GIVEN REQUEST A:
Render the lines in the rows below, from the line containing "kingdom: Plantae" through the line containing "locality: Between ilacaon", as a Markdown table with the columns Index and Line. Number each line and leave out blank lines.

DOCUMENT TEXT:
----
Someone (lmyzzz) looked at the original BrainrotGPT — a model that could barely produce functioning code and had no tool use — and thought "what if I made this worse in a more sophisticated way." The result is a second generation of brainrot language models that now possess actual capabilities while remaining spiritually irredeemable.

BrainrotGPT2 is a family of fine-tuned models spanning three sizes:

Size	Base Model	Adapter	GGUF
4B	Qwen/Qwen3.5-4B	lmyzzz/BrainrotGPT2-4B-Adapter	lmyzzz/BrainrotGPT2-4B-GGUF
9B	Qwen/Qwen3.5-9B	lmyzzz/BrainrotGPT2-9B-Adapter	lmyzzz/BrainrotGPT2-9B-GGUF
27B	Qwen/Qwen3.6-27B	lmyzzz/BrainrotGPT2-27B-Adapter	—

The 4B and 9B variants ship with pre-quantized GGUF files (bf16, q8_0, q6_k, q5_k_m, q4_k_m, q3_k_m, q2_k_l) in their respective GGUF repositories, alongside LoRA adapters. The 27B model provides LoRA adapter only — no merged weights, no GGUF. You want the big one quantized? Merge it yourself. Character-building exercise.

What changed from v1

The first BrainrotGPT was a text-only model trained on 20M tokens that produced troll code with no real functionality and could not use tools. It was a party trick. BrainrotGPT2 is a party trick with a job:

Multimodal. Can see images now. Will roast them.
Tool calling and web search. It can look things up and still be wrong about them with full confidence.
Thinking mode support. Toggle thinking on/off. When thinking is enabled, the model reasons in brainrot internally — the CoT itself is in character. There is no hidden normal person inside.
Code that works. Outputs are more likely to be functional compared to v1, though variable names will still be things like sigma_calculator and fanum_tax_rate. The code compiles. The naming conventions do not.

Training

Base model: Qwen/Qwen3.5-4B
Method: LoRA fine-tuning
Dataset: 49k samples, ~112M tokens, distilled with intermediate CoT style transfer steps and automated review passes
Date: June 2026
The dataset was constructed through a multi-stage pipeline involving chain-of-thought style transfer, where responses are first generated with correct reasoning then rewritten into brainrot while preserving logical structure. An auto-review step filters for quality and character consistency.
----
MATERIAL FOR THE TASK:
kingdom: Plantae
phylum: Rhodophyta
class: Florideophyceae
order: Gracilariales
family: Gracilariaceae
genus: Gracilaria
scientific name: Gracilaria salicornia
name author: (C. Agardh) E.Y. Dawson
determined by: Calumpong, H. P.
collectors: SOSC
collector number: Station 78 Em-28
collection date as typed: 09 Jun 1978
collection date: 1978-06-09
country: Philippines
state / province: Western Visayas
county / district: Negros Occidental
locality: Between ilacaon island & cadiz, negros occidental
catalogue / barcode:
----
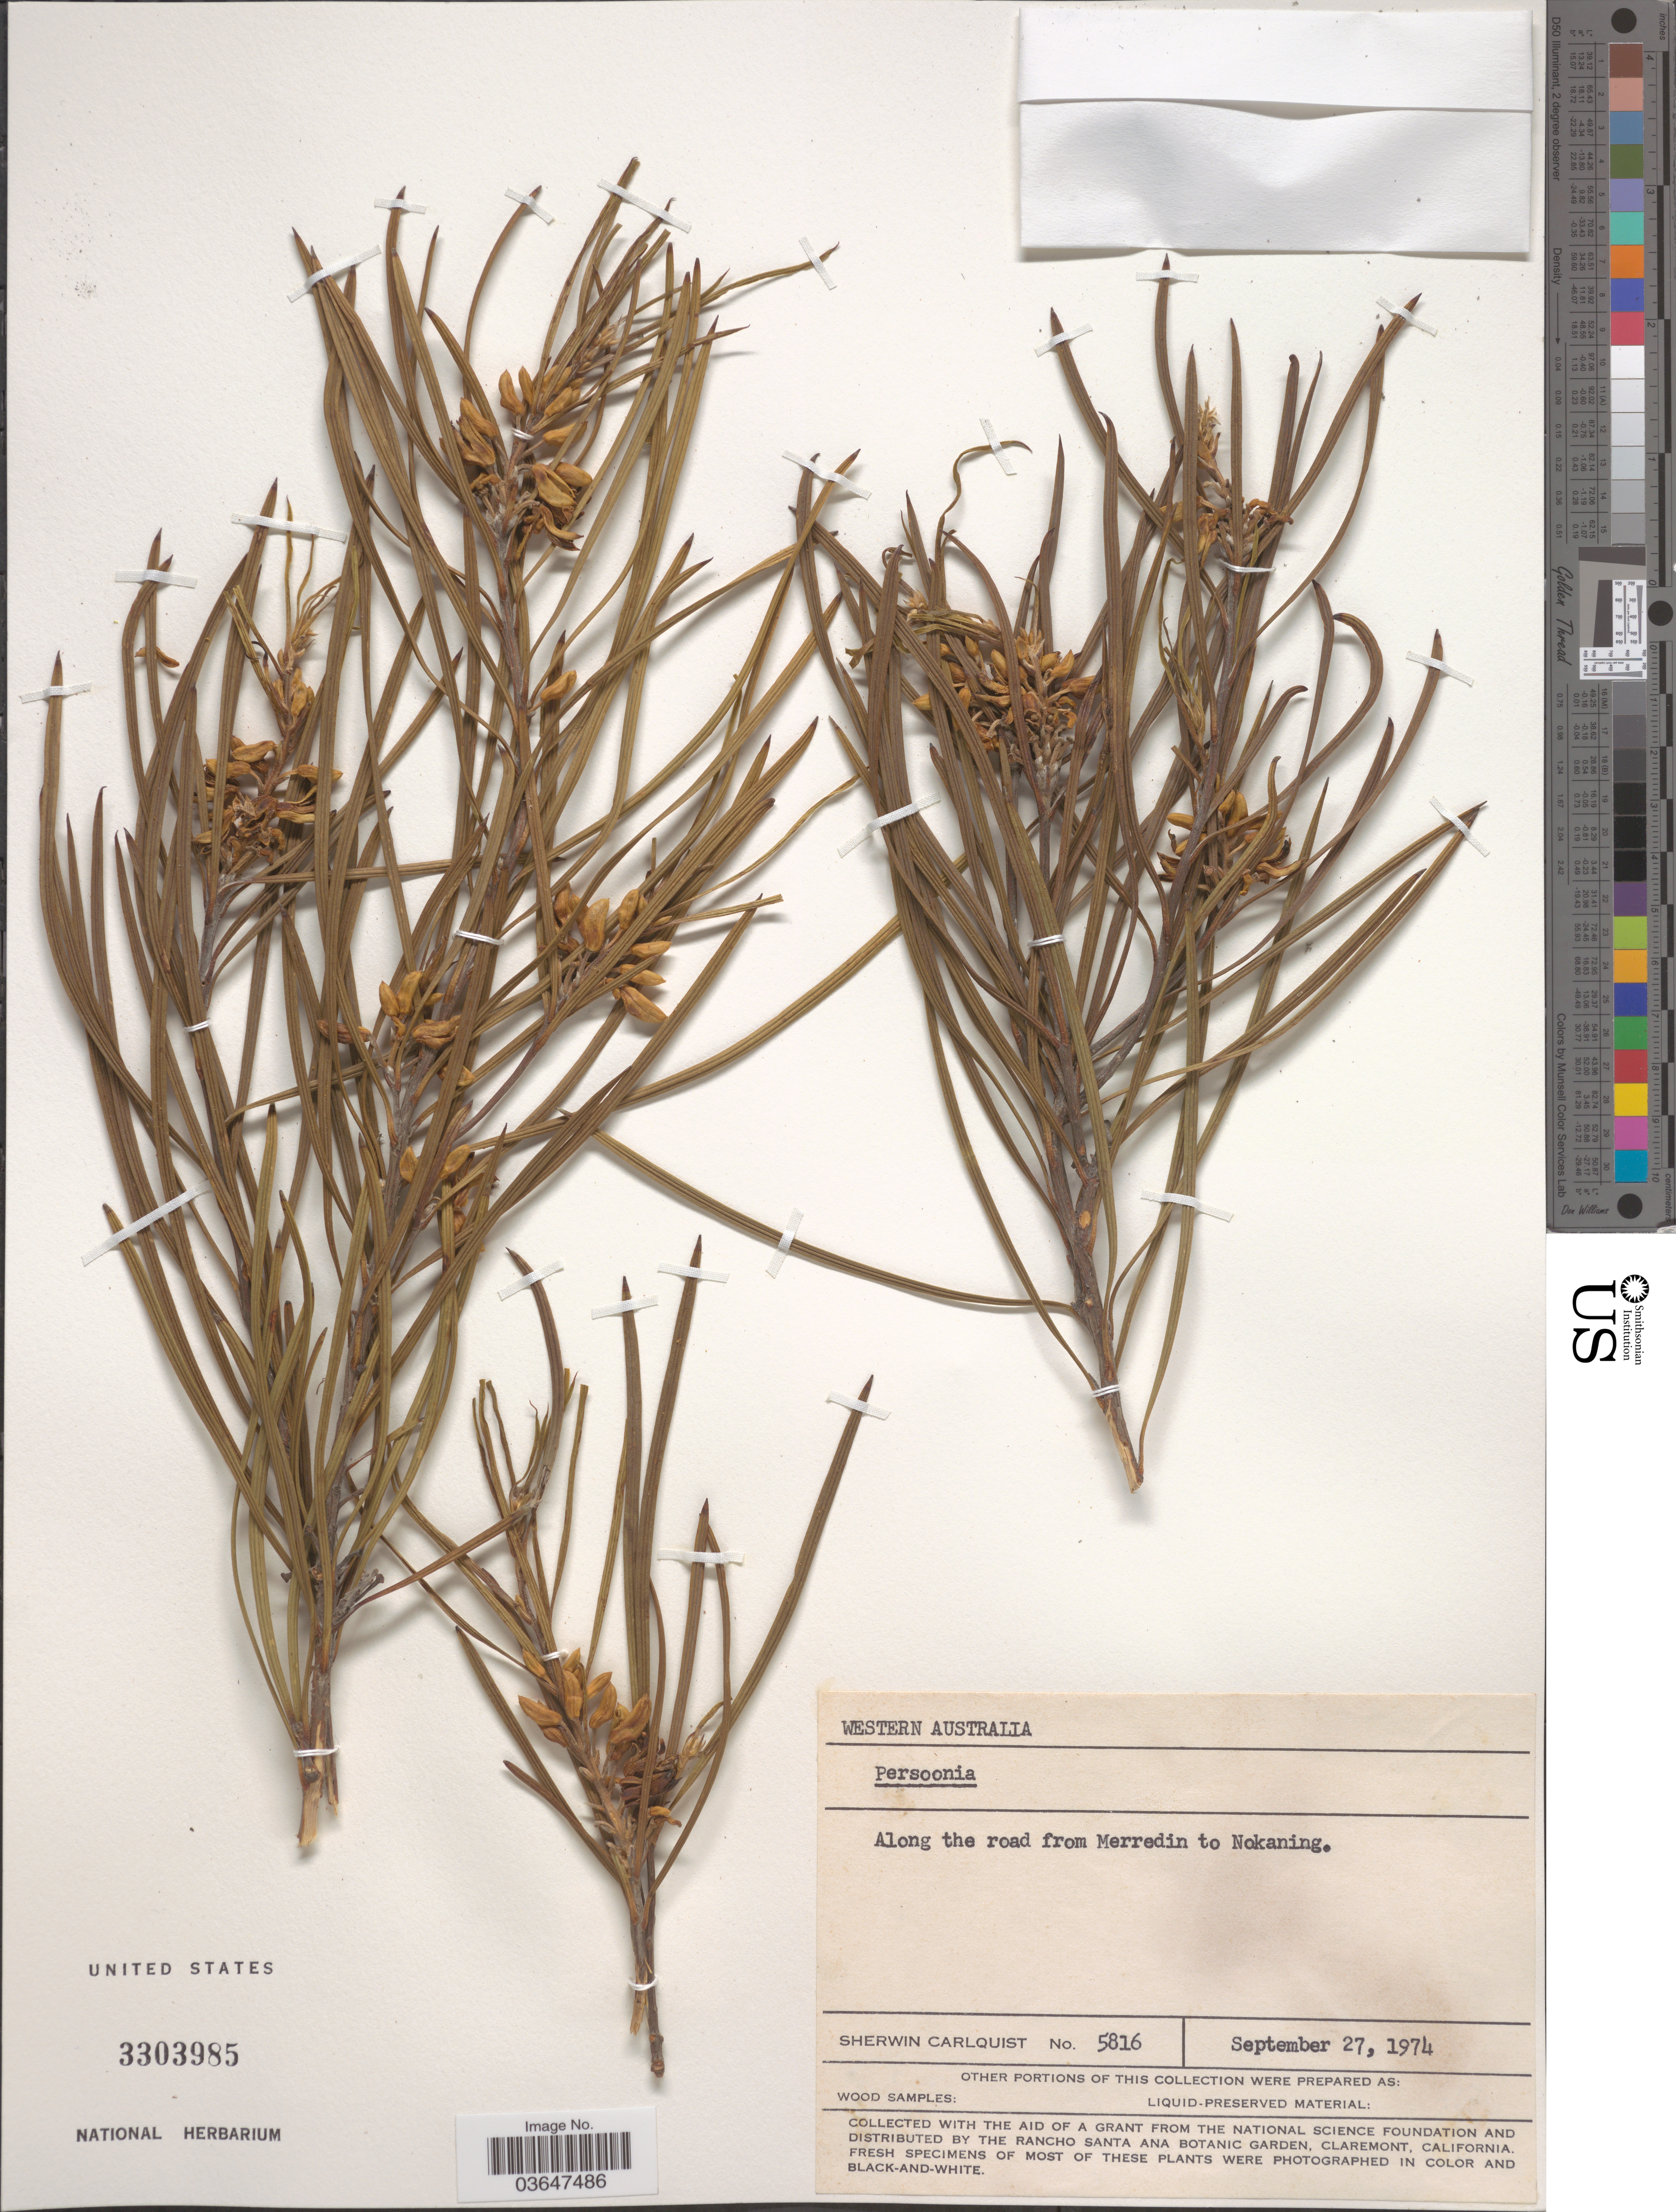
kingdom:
----
GIVEN REQUEST B:
According to the BrainrotGPT2 text above, how large was the training dataset?

WRITTEN REPLY A:
| Index | Line |
|---|---|
| 1 | kingdom: Plantae |
| 2 | phylum: Rhodophyta |
| 3 | class: Florideophyceae |
| 4 | order: Gracilariales |
| 5 | family: Gracilariaceae |
| 6 | genus: Gracilaria |
| 7 | scientific name: Gracilaria salicornia |
| 8 | name author: (C. Agardh) E.Y. Dawson |
| 9 | determined by: Calumpong, H. P. |
| 10 | collectors: SOSC |
| 11 | collector number: Station 78 Em-28 |
| 12 | collection date as typed: 09 Jun 1978 |
| 13 | collection date: 1978-06-09 |
| 14 | country: Philippines |
| 15 | state / province: Western Visayas |
| 16 | county / district: Negros Occidental |
| 17 | locality: Between ilacaon island & cadiz, negros occidental |

WRITTEN REPLY B:
It had 49k samples, about 112M tokens.